Streaming video service Boxee has just joined the ranks of Roku and Vudu with its own set-top box, to be built by D-Link. The box, which isn't actually box-shaped at all, will go on sale at a "network of retail outlets" in the first half of 2010. No price just yet.
The company suffered a major blow earlier this year when Hulu pulled its content from Boxee, leaving the little startup without much of a competitive advantage against other streaming video apps. The Boxee Box is the company's new strategy, forged in plastic; instead of just streaming videos from some distant servers, the new box will also stream media from your home computer to your TV. Essentially, it's an Apple TV without all of Apple's debilitating limitations and DRM.

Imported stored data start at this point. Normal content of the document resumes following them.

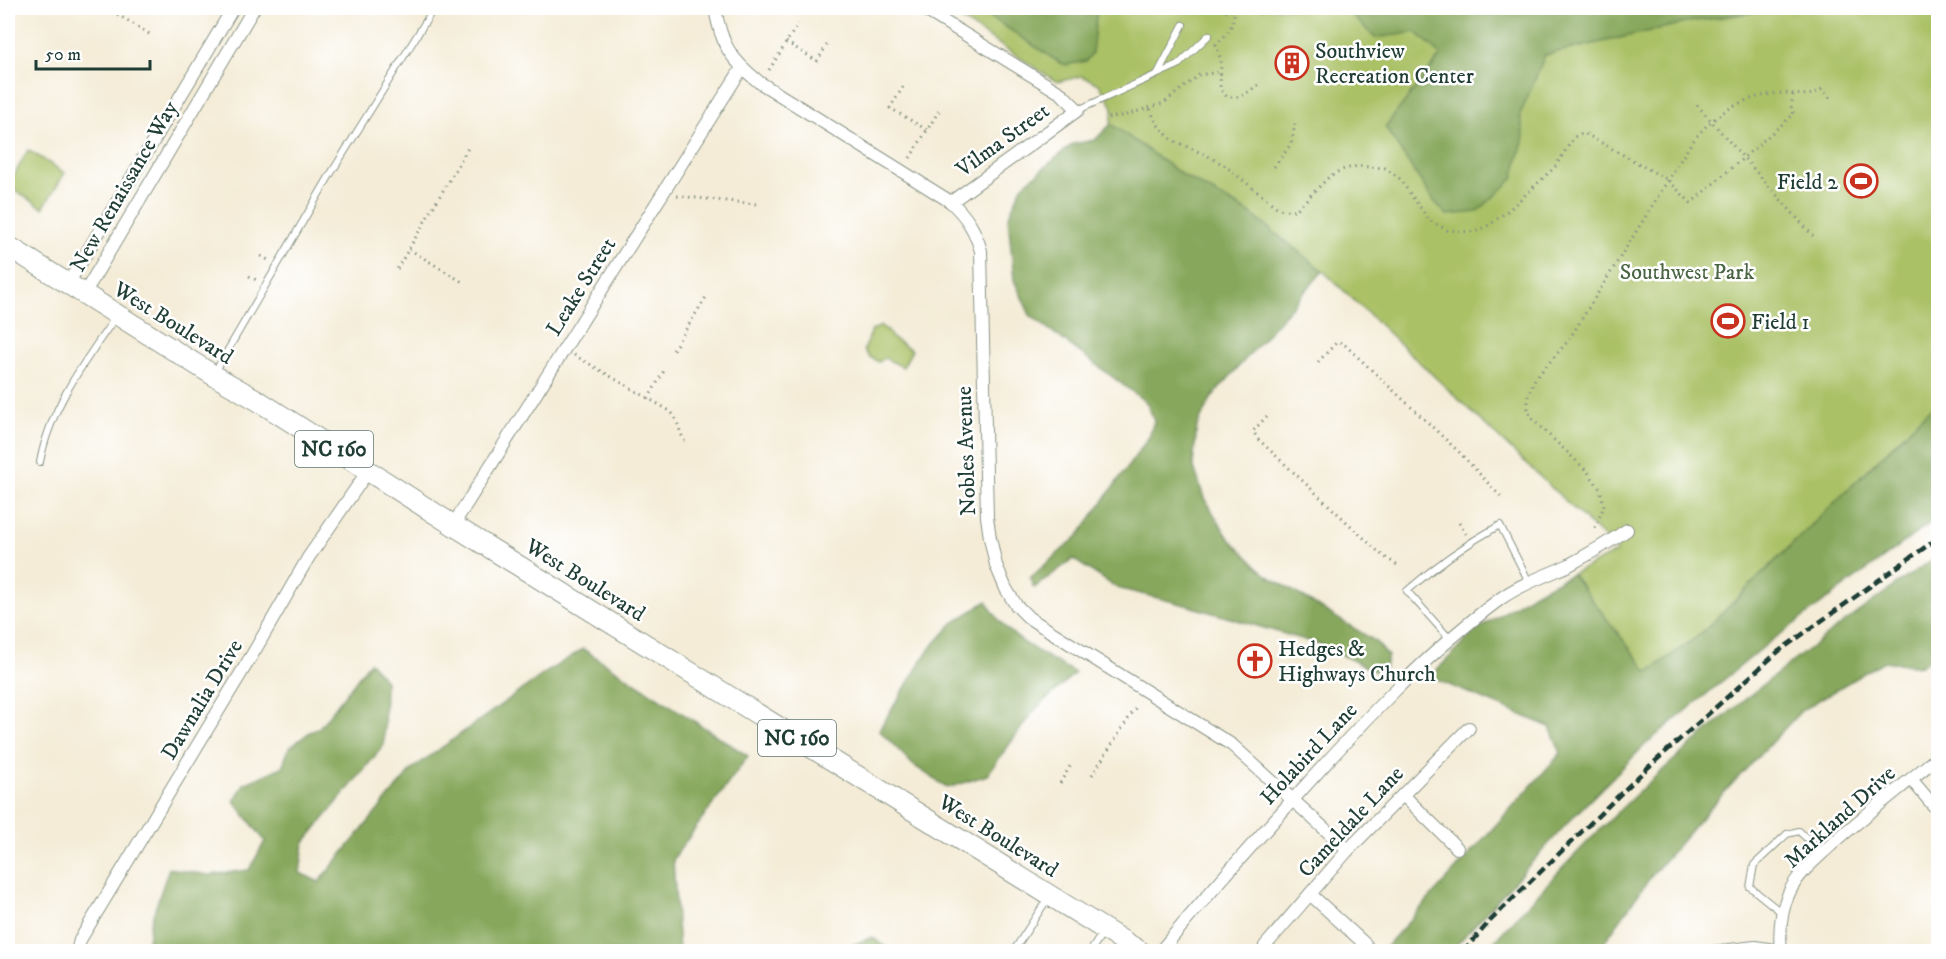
<svg xmlns="http://www.w3.org/2000/svg" width="1946" height="959" font-family="'IM FELL DW Pica',serif">
	<style>
		.green { fill: #aac166; stroke: #647f4d; stroke-width: 1.5 }
		.forest { fill: #87a75b; stroke: #537248; stroke-width: 1.5 }
		.lines { fill: none; stroke-linecap: round; stroke-linejoin: round }
		.service-casing { stroke: #8a9486; stroke-width: 8 }
		.minor-casing { stroke: #8a9486; stroke-width: 14 }
		.primary-casing { stroke: #8a9486; stroke-width: 22 }
		.path { stroke: #8a9486; stroke-width: 3; stroke-dasharray: 1.5 4.5; stroke-linecap: butt }
		.service { stroke: #fff; stroke-width: 6 }
		.minor { stroke: #fff; stroke-width: 12 }
		.primary { stroke: #fff; stroke-width: 20 }
		.rail { stroke: #1f3d34; stroke-width: 4.5; stroke-dasharray: 9 4.5; stroke-linecap: butt }
		.labels { text-anchor: middle; stroke-width: 5; stroke-linejoin: round; paint-order: stroke }
		.shield { fill: #fff; stroke: #627771; stroke-width: 1.5 }
		.shield-label { font-size: 21px; font-weight: bold; fill: #1f3d34 }
		.poi-label { font-size: 22px; fill: #1f3d34; stroke: #fff; text-anchor: start }
		.street-label { font-size: 22px; fill: #1f3d34; stroke: #fff }
		.park-label { font-size: 22px; fill: #496543; stroke: #fff }
	</style>
	<rect width="100%" height="100%" fill="#fff"/>
	<filter id="ink" filterUnits="userSpaceOnUse"><feTurbulence type="fractalNoise" baseFrequency=".0167" numOctaves="2"/><feDisplacementMap in="SourceGraphic" scale="12" xChannelSelector="R" yChannelSelector="G"/><feConvolveMatrix kernelMatrix="1 2 1 2 8 2 1 2 1" color-interpolation-filters="sRGB"/></filter>
	<filter id="wash" filterUnits="userSpaceOnUse"><feTurbulence type="fractalNoise" baseFrequency=".008" numOctaves="4" result="noise"/><feDisplacementMap in="SourceGraphic" scale="24" xChannelSelector="R" yChannelSelector="G"/><feGaussianBlur stdDeviation="1.35" result="paint"/><feColorMatrix in="noise" values="0 0 0 0 0 0 0 0 0 0 0 0 0 0 0 0 0 1.4 0 .05"/><feComposite in="paint" operator="in"/></filter>
	<g filter="url(#wash)">
		<rect width="100%" height="100%" fill="#f4ecd7"/>
		<g class="green">
			<path d="M943 8H1696L1695 21 1782 8H1938V401L1702 633 1648 673 1572 574 1617 552 1611 544 1323 271 1248 212 1184 176 1111 124 1113 107 1099 84 1082 76 1057 82Z"/>
			<path d="M28 150 65 173 43 208 8 186Z"/>
			<path d="M881 326 888 331 892 338 912 350 903 367 885 358 879 362 869 357 864 350 872 330Z"/>
		</g>
		<g class="forest">
			<path d="M977 8H1097L1092 53 1086 61 1066 65 1060 63Z"/>
			<path d="M1345 8H1782L1694 21 1545 55 1520 115 1524 137 1513 179 1477 212 1447 215 1433 200 1385 127 1441 55 1416 32 1375 38Z"/>
			<path d="M1111 124 1184 176 1248 212 1323 271 1212 397 1197 426 1193 464 1204 498 1228 537 1265 574 1375 641 1388 656 1384 670 1374 671 1322 645 1182 604 1117 588 1073 559 1034 588 1030 578 1079 535 1149 437 1154 421 1147 403 1030 315 1014 280 1008 218 1022 186 1073 144 1095 140Z"/>
			<path d="M1938 401V517L1766 645 1646 744 1573 817 1451 951H1382L1561 753 1550 727 1430 677 1475 631 1536 592 1572 574 1648 672 1702 633Z"/>
			<path d="M1938 555V653L1920 666 1884 661 1802 710 1716 801 1652 875 1598 951H1485C1543 888 1602 824 1666 767 1752 690 1844 620 1938 555Z"/>
			<path d="M987 601C1003 637 1043 654 1075 673L1033 712 987 775 948 788 913 765 879 730 927 652 953 623Z"/>
			<path d="M583 649 748 756 673 859 679 951H147L150 924 169 868 208 875 249 870 265 841 234 801 244 784 282 767 289 748 310 732 319 728 370 662 385 680 384 745 304 843 300 873 319 882 412 769 545 673Z"/>
			<path d="M872 937 891 951H838Z"/>
		</g>
	</g>
	<g filter="url(#ink)">
		<g class="lines">
			<g class="service-casing">
				<g id="service">
					<path d="M1158 73 1183 25"/>
					<path d="M1078 110 1178 65 1209 35"/>
					<path d="M215 372 330 175 434 8"/>
					<path d="M40 462C50 408 84 362 115 318"/>
					<path d="M1449 638 1407 591C1436 565 1466 544 1500 525L1529 582"/>
					<path d="M1782 913 1750 887 1754 865 1787 834 1799 831 1822 853"/>
					<path d="M1013 952 1048 898"/>
					<path d="M1090 952 1103 932"/>
				</g>
			</g>
			<g class="minor-casing">
				<g id="minor">
					<path d="M715 8C721 44 730 59 759 82L951 202C967 217 975 230 981 251L987 517 990 538 996 565 1006 589 1016 605 1029 618 1232 745 1348 850"/>
					<path d="M922 8 1062 94 1078 110 951 202"/>
					<path d="M68 284 233 8"/>
					<path d="M84 294 254 8"/>
					<path d="M453 525 742 68"/>
					<path d="M1911 779 1938 811"/>
					<path d="M1403 795 1457 848"/>
					<path d="M1310 894 1366 945"/>
					<path d="M1265 946 1348 850 1469 728"/>
					<path d="M77 952 80 940 255 650 308 558 368 471"/>
					<path d="M1160 952C1204 898 1251 846 1298 794 1361 724 1423 656 1500 599 1520 584 1546 576 1569 565 1589 554 1608 543 1627 530"/>
					<path d="M1713 952 1755 947 1781 951"/>
					<path d="M1781 952C1779 931 1780 912 1789 893 1798 873 1815 860 1831 845 1866 814 1903 786 1938 757"/>
				</g>
			</g>
			<g class="primary-casing">
				<path id="primary" d="M8 246 213 375 257 400 453 525 1141 952"/>
			</g>
			<g class="path">
				<path d="M107 8 151 35"/>
				<path d="M1234 8C1235 24 1229 33 1216 44L1221 61 1220 89 1227 97H1241L1258 85"/>
				<path d="M1225 11 1252 9 1265 16"/>
				<path d="M786 42 817 61 829 42"/>
				<path d="M769 70 798 24"/>
				<path d="M903 87 890 108 927 130"/>
				<path d="M1697 105 1813 236"/>
				<path d="M1150 109 1157 124 1172 140 1208 156 1224 165 1279 209 1292 211 1297 209 1330 176 1341 170 1357 166 1385 168 1399 178 1429 220 1447 230 1470 232 1480 230 1491 224 1510 209 1555 167 1574 137 1584 133 1668 180 1691 203 1794 114 1791 109 1793 94"/>
				<path d="M1108 118 1126 115 1164 103 1199 75 1220 72"/>
				<path d="M910 158 940 109"/>
				<path d="M1274 167 1291 144 1295 125 1298 120"/>
				<path d="M677 196 756 204"/>
				<path d="M409 249 464 283"/>
				<path d="M261 256 270 261"/>
				<path d="M397 269 468 148"/>
				<path d="M249 276 258 281"/>
				<path d="M673 350 708 294"/>
				<path d="M574 355 670 411C679 420 678 431 685 441"/>
				<path d="M1318 362 1336 343 1339 342 1345 345 1459 452 1502 498"/>
				<path d="M648 399 665 369"/>
				<path d="M1267 416 1253 431 1258 439 1383 556 1399 566"/>
				<path d="M1459 523 1466 534"/>
				<path d="M1595 528 1604 506 1600 489 1588 472 1531 418 1528 409V394L1535 379 1568 341 1690 145C1712 114 1744 95 1782 93 1797 93 1809 99 1822 89L1830 98"/>
				<path d="M1092 775 1136 707"/>
				<path d="M1060 783 1072 763"/>
			</g>
			<use href="#service" class="service"/>
			<use href="#minor" class="minor"/>
			<use href="#primary" class="primary"/>
			<path class="rail" d="M1463 952 1490 921 1643 772 1779 651 1938 538"/>
		</g>
	</g>
	<defs>
		<g id="building-ring" transform="scale(1.725)"><circle r="9.5" fill="#fff" stroke="#c8321e" stroke-width="1.5"/><path d="M-4-6H4V6H1V3H-1V6H-4ZM-2.5-4.3h1.7v1.8h-1.7ZM.8-4.3h1.7v1.8H.8ZM-2.5-1h1.7V.8h-1.7ZM.8-1h1.7V.8H.8Z" fill="#c8321e"/></g>
		<g id="stadium-ring" transform="scale(1.725)"><circle r="9.5" fill="#fff" stroke="#c8321e" stroke-width="1.5"/><path d="M0-5a6.5 5 0 1 0 0 10a6.5 5 0 1 0 0-10ZM-3.5-1.8h7v3.6h-7Z" fill="#c8321e"/></g>
		<g id="church-ring" transform="scale(1.725)"><circle r="9.5" fill="#fff" stroke="#c8321e" stroke-width="1.5"/><path d="M-1.2-6h2.4v3.5h3.3v2.4h-3.3V6h-2.4V-.1h-3.3v-2.4h3.3Z" fill="#c8321e"/></g>
	</defs>
	<g fill-rule="evenodd">
		<use href="#building-ring" x="1292" y="63"/>
		<use href="#stadium-ring" x="1861" y="181"/>
		<use href="#stadium-ring" x="1728" y="321"/>
		<use href="#church-ring" x="1255" y="661"/>
	</g>
	<g class="labels">
		<g class="shield">
			<rect x="295" y="431" width="78" height="36" rx="4.5"/>
			<rect x="758" y="720" width="78" height="36" rx="4.5"/>
		</g>
		<g class="shield-label">
			<text x="334" y="456">NC 160</text>
			<text x="797" y="745">NC 160</text>
		</g>
		<g class="poi-label">
			<text x="1315" y="58">Southview<tspan x="1315" dy="25">Recreation Center</tspan></text>
			<text x="1838" y="189" text-anchor="end">Field 2</text>
			<text x="1751" y="329">Field 1</text>
			<text x="1278" y="656">Hedges &amp;<tspan x="1278" dy="25">Highways Church</tspan></text>
		</g>
		<g class="street-label">
			<text transform="translate(1002 139) rotate(-36)" y="8">Vilma Street</text>
			<text transform="translate(123 186) rotate(-60)" y="8">New Renaissance Way</text>
			<text transform="translate(580 286) rotate(-58)" y="8">Leake Street</text>
			<text transform="translate(174 322) rotate(32)" y="8">West Boulevard</text>
			<text transform="translate(965 451) rotate(-92)" y="8">Nobles Avenue</text>
			<text transform="translate(586 579) rotate(32)" y="8">West Boulevard</text>
			<text transform="translate(201 699) rotate(-59)" y="8">Dawnalia Drive</text>
			<text transform="translate(1308 753) rotate(-47)" y="8">Holabird Lane</text>
			<text transform="translate(1839 816) rotate(-42)" y="8">Markland Drive</text>
			<text transform="translate(1350 821) rotate(-47)" y="8">Cameldale Lane</text>
			<text transform="translate(999 835) rotate(32)" y="8">West Boulevard</text>
		</g>
		<g class="park-label">
			<text x="1687" y="279">Southwest Park</text>
		</g>
	</g>
	<rect width="1946" height="959" fill="none" stroke="#fff" stroke-width="30"/>
	<path d="M36 60v9h114v-9" fill="none" stroke="#1f3d34" stroke-width="3"/>
	<text x="45" y="60" font-size="18" fill="#1f3d34" stroke="#ffffff" stroke-width="4.5" paint-order="stroke">50 m</text>
</svg>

Boxee—the desktop software—has done this for a while: it collects all the photos, music and video on your PC (or Mac or Linux box) and presents it in one centralized app. Plenty of people have solved the PC-TV gap by simply wiring their desktop to their flatscreen with an HDMI cable. The Boxee Box will make that solution a little cleaner.
Boxee (both the app and the box) will also stream content from MLB, Netflix, YouTube, Pandora, Flickr, Tumblr, Digg, and a few other sites like TED (of TEDTalk fame) and Stanford (famous for its free lecture podcasts). It also includes all the obligatory social networking junk: share with friends, watch suggested flicks, and so on. Check out the movie below for a full rundown.
The Boxee Box will sport HDMI connectivity as well as S/PDIF, RCA audio and a pair of USB ports. It will have both an ethernet jack and WiFi.
While all this makes the Boxee Box a pretty attractive alternative—perhaps even superior—to Vudu's and Roku's boxes, it's important to remember that the best parts of the Box probably haven't yet been invented. Since Boxee is open source, new applications and tweaks will probably start springing up by next summer.